If you're talking about the lettering for 'Ericana', you'll do well to search for 'baseball script' or 'sports script'.

Here's an excerpt from the Baseball Hall of Fame's web site:

When one thinks of the quintessential baseball uniform, it is often adorned with a team or city name angled across the shirt front in script lettering. The first big league club to use this design was the 1914 Federal League Buffalo Blues (also known as the Buffeds). It was not until 1930 that the script lettering was reintroduced into big league baseball. In that year, the Detroit Tigers adopted the style that has since been embraced by nearly every major league club at some time during its history.

There's a picture of the "Buffeds" on the site there...it's a script with the tail!

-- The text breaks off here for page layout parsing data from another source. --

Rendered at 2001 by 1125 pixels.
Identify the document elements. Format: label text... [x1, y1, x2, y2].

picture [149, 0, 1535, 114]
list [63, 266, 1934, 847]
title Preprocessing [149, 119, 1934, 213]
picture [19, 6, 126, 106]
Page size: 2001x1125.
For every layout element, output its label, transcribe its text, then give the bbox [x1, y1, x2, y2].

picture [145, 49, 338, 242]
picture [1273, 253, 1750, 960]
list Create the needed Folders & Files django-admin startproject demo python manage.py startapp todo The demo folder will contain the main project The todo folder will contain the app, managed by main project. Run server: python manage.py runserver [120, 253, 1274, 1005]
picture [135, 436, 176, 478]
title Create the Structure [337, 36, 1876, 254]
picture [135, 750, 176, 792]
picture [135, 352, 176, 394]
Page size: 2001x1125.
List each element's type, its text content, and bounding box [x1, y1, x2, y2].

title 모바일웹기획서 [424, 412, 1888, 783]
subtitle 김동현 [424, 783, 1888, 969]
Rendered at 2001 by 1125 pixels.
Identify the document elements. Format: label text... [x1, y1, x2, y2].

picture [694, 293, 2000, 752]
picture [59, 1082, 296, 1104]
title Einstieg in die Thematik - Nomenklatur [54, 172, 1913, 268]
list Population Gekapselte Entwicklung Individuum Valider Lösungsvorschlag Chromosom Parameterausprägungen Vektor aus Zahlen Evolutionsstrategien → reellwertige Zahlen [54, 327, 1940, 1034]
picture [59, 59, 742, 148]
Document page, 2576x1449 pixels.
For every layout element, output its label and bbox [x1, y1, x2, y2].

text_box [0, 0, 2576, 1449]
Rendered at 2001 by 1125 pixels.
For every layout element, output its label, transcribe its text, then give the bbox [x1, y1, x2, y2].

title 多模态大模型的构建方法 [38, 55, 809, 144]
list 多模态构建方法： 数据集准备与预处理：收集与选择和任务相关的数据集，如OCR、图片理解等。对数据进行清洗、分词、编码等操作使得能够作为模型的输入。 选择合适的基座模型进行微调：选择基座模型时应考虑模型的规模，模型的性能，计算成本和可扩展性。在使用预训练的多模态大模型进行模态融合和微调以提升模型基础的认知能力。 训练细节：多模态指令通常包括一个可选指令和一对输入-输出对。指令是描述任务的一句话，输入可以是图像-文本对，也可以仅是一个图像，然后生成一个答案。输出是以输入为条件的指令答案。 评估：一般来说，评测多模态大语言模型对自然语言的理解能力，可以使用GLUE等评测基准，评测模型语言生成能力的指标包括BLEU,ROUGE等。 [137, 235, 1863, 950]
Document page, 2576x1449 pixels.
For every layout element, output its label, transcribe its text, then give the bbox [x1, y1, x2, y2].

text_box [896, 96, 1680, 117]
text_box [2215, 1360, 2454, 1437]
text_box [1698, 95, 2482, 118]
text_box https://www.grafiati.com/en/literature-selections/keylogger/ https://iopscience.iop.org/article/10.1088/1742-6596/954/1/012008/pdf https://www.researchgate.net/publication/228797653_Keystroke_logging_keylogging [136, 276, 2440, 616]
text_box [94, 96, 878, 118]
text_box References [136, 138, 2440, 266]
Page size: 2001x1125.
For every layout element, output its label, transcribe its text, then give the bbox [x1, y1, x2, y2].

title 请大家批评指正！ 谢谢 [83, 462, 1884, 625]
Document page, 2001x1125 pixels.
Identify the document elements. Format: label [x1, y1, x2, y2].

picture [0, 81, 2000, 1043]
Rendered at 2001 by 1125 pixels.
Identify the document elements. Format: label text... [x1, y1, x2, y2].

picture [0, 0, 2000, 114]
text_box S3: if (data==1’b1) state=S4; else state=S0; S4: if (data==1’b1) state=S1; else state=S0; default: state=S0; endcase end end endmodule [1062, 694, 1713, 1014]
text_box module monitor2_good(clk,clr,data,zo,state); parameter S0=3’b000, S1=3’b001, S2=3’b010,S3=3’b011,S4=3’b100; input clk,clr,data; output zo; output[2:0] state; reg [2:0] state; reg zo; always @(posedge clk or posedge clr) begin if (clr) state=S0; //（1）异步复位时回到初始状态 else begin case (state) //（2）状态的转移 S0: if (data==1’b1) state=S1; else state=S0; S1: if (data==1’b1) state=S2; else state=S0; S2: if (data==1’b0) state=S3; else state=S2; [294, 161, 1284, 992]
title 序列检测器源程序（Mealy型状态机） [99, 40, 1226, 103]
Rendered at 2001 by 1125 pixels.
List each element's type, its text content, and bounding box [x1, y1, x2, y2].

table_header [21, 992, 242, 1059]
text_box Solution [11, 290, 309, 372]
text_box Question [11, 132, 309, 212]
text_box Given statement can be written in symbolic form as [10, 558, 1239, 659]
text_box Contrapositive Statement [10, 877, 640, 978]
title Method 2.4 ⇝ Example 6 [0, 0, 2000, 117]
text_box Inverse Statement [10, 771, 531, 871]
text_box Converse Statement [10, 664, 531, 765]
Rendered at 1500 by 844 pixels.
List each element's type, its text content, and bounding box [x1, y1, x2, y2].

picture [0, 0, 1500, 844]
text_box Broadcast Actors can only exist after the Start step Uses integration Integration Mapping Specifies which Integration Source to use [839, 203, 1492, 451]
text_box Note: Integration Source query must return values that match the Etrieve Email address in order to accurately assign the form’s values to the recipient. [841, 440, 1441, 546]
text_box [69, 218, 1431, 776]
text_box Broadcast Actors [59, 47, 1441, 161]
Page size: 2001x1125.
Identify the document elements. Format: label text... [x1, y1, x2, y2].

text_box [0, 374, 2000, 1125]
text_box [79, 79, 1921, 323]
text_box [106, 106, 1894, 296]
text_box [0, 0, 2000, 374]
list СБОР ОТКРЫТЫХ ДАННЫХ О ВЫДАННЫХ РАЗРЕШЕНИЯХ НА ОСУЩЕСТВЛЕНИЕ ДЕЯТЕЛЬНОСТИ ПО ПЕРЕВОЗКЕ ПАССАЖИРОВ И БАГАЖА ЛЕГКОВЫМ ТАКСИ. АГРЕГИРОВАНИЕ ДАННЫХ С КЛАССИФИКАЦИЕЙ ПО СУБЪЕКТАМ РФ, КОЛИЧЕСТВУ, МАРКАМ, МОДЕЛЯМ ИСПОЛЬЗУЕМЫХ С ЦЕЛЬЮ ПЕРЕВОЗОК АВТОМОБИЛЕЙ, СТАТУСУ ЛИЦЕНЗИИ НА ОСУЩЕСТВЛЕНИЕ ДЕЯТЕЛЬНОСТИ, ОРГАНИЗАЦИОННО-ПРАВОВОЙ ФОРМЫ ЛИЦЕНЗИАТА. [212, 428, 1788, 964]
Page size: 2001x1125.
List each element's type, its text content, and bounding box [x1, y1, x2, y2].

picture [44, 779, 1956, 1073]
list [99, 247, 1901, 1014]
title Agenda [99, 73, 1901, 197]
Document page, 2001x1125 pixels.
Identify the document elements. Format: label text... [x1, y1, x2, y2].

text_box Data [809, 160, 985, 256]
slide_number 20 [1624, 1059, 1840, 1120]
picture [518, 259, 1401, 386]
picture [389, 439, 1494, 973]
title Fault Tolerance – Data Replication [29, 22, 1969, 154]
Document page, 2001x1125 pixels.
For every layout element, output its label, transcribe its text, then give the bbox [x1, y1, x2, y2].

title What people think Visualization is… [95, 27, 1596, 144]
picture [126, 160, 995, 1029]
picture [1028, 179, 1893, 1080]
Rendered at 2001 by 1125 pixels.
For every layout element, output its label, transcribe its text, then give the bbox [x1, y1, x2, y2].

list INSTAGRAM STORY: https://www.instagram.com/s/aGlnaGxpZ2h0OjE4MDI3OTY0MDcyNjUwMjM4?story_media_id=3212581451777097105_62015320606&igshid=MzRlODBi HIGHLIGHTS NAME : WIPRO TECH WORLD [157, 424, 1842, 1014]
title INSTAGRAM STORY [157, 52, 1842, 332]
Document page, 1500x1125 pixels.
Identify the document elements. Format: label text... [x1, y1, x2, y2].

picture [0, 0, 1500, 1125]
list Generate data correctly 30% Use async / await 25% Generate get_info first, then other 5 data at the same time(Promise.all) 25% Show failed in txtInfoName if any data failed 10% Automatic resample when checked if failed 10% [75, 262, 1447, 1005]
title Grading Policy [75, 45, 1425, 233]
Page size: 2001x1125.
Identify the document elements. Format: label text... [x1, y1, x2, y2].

I can't say this authoritatively, but I'd say that these scripts and tails were just more common in that era. See this photo that was taken somewhere around 1906 of the Alvin Theatre in Pittsburg (no 'h' for Pittsburgh at that time!), PA:

Alvin Theater, Pittsburg, c.1906

So, the script was common back then, and the tail is a nice visual flair that a sign painter would have done. A lot of baseball teams picked up the style, and because baseball is all about tradition, the style persists to this day with a lot of clubs (Oakland Athletics, Baltimore Orioles, Kansas City Royals, LA Dodgers to name four), which is why I feel like that style is associated with baseball more than anything else.